LLM Reasoning 相关度: 9/10

Moral Preferences of LLMs Under Directed Contextual Influence

Phil Blandfort, Tushar Karayil, Urja Pawar, Robert Graham, Alex McKenzie, Dmitrii Krasheninnikov
arXiv: 2602.22831v1 发布: 2026-02-26 更新: 2026-02-26

AI 摘要

研究上下文对LLM道德决策的影响,发现LLM在道德选择上易受引导且存在反常现象。

主要贡献

  • 提出了一种评估上下文中LLM道德偏好的方法。
  • 发现LLM的道德选择易受表面相关的上下文影响。
  • 揭示了LLM在道德选择上可能出现反直觉行为。

方法论

构建了基于电车难题的评估框架,通过改变上下文来观察LLM在道德选择上的变化。

原文摘要

Moral benchmarks for LLMs typically use context-free prompts, implicitly assuming stable preferences. In deployment, however, prompts routinely include contextual signals such as user requests, cues on social norms, etc. that may steer decisions. We study how directed contextual influences reshape decisions in trolley-problem-style moral triage settings. We introduce a pilot evaluation harness for directed contextual influence in trolley-problem-style moral triage: for each demographic factor, we apply matched, direction-flipped contextual influences that differ only in which group they favor, enabling systematic measurement of directional response. We find that: (i) contextual influences often significantly shift decisions, even when only superficially relevant; (ii) baseline preferences are a poor predictor of directional steerability, as models can appear baseline-neutral yet exhibit systematic steerability asymmetry under influence; (iii) influences can backfire: models may explicitly claim neutrality or discount the contextual cue, yet their choices still shift, sometimes in the opposite direction; and (iv) reasoning reduces average sensitivity, but amplifies the effect of biased few-shot examples. Our findings motivate extending moral evaluations with controlled, direction-flipped context manipulations to better characterize model behavior.

标签

LLM 道德推理 上下文影响 电车难题

arXiv 分类

cs.LG cs.AI cs.CL cs.CV cs.CY

*任务说明:*
根据上文关于LLM道德偏好的论文页面作答:
(a) 方法论部分所述的评估框架是基于哪种难题构建的?
(b) 该论文在 arXiv 上的发布日期是哪一天?
(c) 原文摘要指出,推理虽降低了平均敏感度,却放大了什么的影响?

*所给数据:*
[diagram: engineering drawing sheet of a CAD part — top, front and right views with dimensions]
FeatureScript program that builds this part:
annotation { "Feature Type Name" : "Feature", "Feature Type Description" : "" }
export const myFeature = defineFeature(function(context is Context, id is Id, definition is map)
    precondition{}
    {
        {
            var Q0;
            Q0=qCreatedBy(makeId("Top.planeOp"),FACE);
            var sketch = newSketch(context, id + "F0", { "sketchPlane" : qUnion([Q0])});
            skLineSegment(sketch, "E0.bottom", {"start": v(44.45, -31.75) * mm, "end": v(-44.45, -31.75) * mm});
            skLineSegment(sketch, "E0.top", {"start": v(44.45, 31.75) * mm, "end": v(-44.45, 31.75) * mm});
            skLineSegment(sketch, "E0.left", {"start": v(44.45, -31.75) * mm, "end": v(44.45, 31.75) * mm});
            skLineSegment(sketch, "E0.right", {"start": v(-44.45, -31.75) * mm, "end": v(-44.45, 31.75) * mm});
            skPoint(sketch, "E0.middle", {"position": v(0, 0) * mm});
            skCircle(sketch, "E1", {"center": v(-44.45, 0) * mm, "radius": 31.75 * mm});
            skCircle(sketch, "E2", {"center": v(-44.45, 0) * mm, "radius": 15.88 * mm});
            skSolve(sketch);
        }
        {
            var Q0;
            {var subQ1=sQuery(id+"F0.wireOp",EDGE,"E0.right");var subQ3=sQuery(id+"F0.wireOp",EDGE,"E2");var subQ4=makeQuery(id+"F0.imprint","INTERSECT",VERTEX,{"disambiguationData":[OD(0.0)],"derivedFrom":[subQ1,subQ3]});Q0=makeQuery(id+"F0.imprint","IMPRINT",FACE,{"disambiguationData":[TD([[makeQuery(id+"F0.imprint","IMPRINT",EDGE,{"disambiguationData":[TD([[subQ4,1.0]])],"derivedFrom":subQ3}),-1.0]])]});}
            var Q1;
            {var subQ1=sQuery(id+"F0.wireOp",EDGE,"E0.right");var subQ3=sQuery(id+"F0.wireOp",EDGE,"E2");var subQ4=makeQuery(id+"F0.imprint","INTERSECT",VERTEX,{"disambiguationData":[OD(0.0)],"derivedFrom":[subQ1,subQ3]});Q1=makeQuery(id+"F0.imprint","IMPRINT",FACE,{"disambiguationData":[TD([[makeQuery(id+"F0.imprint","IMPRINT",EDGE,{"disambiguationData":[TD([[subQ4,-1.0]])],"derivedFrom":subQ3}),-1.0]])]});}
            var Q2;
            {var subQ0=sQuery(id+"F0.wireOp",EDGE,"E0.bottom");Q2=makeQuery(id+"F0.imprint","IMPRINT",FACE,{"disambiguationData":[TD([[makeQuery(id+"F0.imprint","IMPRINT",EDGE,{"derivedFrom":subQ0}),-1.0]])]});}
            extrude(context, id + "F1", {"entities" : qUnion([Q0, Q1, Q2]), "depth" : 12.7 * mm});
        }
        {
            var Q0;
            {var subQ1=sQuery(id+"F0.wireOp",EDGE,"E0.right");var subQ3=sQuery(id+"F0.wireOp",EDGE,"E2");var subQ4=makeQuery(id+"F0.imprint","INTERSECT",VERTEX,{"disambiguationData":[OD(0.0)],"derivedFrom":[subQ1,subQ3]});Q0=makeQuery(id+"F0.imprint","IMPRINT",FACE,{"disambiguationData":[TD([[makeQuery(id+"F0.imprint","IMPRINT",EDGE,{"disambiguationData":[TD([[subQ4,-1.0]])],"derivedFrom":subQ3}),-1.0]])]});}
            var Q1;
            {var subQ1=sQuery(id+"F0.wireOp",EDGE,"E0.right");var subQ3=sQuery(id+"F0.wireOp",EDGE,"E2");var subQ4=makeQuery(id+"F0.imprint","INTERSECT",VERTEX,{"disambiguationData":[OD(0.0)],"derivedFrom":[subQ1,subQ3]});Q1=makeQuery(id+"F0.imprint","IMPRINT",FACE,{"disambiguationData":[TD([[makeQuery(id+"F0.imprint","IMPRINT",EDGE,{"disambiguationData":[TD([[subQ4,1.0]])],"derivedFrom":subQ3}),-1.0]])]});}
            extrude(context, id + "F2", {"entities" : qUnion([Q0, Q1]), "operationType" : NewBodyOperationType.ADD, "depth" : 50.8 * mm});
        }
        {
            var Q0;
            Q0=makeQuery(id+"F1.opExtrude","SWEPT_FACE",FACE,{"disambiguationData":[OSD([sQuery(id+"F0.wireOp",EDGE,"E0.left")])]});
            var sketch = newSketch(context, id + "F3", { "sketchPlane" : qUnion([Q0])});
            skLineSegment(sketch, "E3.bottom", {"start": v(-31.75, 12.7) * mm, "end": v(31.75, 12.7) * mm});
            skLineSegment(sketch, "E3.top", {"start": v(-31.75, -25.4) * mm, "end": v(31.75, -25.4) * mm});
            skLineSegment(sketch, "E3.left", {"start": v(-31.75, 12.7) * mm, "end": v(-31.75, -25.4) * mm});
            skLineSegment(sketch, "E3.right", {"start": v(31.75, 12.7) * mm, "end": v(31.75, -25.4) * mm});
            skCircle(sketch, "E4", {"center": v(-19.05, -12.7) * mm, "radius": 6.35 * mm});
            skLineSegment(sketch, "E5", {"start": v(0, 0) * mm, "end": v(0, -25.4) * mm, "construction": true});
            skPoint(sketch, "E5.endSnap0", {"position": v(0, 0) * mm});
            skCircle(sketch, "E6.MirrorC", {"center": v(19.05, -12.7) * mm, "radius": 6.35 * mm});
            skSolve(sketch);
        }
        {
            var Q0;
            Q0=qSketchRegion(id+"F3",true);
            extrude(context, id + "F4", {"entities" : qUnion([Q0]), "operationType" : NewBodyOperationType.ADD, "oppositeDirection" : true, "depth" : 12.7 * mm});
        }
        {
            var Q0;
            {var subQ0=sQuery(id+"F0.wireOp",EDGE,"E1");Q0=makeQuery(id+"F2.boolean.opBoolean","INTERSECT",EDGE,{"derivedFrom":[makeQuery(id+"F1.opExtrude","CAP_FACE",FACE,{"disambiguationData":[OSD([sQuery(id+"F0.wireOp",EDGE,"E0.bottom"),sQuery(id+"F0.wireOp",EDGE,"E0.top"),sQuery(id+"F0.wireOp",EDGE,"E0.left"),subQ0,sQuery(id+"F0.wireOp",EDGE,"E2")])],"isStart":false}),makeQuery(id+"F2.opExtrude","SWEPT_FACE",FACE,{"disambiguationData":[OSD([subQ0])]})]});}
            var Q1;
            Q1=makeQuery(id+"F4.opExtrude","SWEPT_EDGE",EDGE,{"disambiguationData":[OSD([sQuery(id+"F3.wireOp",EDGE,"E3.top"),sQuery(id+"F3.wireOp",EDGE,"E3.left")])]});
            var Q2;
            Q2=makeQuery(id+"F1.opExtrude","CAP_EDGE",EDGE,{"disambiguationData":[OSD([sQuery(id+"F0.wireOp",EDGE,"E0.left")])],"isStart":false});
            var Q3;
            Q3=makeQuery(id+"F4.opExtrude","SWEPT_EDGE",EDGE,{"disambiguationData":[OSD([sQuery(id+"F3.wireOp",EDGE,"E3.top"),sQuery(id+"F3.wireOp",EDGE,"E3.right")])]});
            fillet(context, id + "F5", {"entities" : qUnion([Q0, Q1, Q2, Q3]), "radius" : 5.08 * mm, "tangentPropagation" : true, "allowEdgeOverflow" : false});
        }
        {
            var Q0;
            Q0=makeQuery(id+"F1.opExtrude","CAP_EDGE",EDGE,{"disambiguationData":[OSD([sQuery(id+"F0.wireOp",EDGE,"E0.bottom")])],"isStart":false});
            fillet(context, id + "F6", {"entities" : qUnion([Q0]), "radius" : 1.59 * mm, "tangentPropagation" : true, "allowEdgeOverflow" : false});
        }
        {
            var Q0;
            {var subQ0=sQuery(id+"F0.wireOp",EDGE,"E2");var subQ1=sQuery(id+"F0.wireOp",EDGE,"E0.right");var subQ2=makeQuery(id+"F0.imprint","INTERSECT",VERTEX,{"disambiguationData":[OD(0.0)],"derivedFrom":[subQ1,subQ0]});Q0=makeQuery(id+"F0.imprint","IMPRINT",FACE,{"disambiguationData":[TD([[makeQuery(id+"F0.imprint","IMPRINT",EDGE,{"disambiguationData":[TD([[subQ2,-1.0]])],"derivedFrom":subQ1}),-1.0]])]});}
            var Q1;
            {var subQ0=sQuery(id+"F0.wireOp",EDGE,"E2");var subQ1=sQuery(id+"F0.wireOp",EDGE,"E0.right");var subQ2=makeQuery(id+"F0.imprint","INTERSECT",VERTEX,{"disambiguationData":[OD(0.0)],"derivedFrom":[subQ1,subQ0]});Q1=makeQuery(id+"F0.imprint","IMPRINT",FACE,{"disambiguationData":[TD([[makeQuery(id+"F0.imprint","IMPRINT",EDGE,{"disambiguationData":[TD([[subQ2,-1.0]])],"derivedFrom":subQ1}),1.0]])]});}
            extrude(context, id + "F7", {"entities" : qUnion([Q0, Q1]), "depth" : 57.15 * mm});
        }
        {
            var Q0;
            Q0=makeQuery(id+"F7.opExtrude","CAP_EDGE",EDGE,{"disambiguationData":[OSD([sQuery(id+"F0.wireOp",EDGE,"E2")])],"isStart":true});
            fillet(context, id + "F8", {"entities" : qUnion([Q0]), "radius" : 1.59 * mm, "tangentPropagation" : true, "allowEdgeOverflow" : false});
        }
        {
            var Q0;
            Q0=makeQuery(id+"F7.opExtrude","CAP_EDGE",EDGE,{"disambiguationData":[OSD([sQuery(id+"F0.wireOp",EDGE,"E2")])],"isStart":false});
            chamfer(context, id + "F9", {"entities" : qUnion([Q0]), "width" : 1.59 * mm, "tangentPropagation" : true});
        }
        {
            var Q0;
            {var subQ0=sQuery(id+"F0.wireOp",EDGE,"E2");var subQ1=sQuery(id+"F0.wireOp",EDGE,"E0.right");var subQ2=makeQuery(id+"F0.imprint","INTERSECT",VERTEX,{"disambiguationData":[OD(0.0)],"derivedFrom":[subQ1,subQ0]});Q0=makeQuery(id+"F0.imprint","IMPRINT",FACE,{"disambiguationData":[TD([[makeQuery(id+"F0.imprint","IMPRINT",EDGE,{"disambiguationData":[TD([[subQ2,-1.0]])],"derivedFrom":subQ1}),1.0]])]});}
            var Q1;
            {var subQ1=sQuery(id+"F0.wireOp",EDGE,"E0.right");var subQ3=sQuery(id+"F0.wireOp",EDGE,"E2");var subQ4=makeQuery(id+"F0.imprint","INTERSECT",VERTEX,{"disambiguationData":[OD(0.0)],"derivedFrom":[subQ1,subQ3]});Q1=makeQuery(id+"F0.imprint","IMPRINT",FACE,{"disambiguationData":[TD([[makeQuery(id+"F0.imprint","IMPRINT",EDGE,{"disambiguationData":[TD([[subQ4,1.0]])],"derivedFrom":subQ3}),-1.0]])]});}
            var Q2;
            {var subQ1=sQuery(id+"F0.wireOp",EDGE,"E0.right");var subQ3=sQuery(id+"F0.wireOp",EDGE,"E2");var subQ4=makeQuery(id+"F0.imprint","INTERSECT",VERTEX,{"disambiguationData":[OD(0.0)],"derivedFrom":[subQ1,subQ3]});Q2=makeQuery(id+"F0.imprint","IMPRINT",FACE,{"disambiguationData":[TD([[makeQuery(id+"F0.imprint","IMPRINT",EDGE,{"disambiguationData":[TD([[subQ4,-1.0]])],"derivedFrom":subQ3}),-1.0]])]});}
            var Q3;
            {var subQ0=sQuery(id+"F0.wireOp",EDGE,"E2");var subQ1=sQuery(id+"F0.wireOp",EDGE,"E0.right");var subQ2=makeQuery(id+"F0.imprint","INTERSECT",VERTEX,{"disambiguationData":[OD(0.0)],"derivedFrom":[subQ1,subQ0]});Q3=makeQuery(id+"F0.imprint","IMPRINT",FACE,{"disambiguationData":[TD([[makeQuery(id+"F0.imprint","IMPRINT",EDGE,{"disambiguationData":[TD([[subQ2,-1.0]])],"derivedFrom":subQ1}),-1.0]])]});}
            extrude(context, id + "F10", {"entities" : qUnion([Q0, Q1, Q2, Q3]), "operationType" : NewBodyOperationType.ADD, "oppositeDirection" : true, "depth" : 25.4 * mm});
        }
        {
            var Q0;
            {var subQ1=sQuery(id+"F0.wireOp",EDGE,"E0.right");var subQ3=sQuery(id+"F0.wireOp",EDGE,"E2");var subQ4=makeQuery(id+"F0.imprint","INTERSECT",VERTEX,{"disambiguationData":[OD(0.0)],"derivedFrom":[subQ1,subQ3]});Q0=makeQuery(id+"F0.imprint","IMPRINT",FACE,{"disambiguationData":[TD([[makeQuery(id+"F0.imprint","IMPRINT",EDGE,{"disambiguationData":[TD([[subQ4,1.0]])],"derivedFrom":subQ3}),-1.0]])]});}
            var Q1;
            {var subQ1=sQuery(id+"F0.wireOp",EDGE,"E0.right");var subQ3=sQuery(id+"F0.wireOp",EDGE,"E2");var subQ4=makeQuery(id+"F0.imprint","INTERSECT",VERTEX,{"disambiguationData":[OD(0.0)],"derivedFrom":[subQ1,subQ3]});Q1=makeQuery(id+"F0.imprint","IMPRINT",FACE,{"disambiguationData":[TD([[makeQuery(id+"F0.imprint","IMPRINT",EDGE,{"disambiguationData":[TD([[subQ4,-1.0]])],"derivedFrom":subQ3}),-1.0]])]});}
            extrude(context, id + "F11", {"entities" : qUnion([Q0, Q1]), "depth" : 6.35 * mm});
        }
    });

*参考答案:*
(a) 电车难题。
(b) 2026-02-26。
(c) 带偏向的少样本示例(biased few-shot examples)。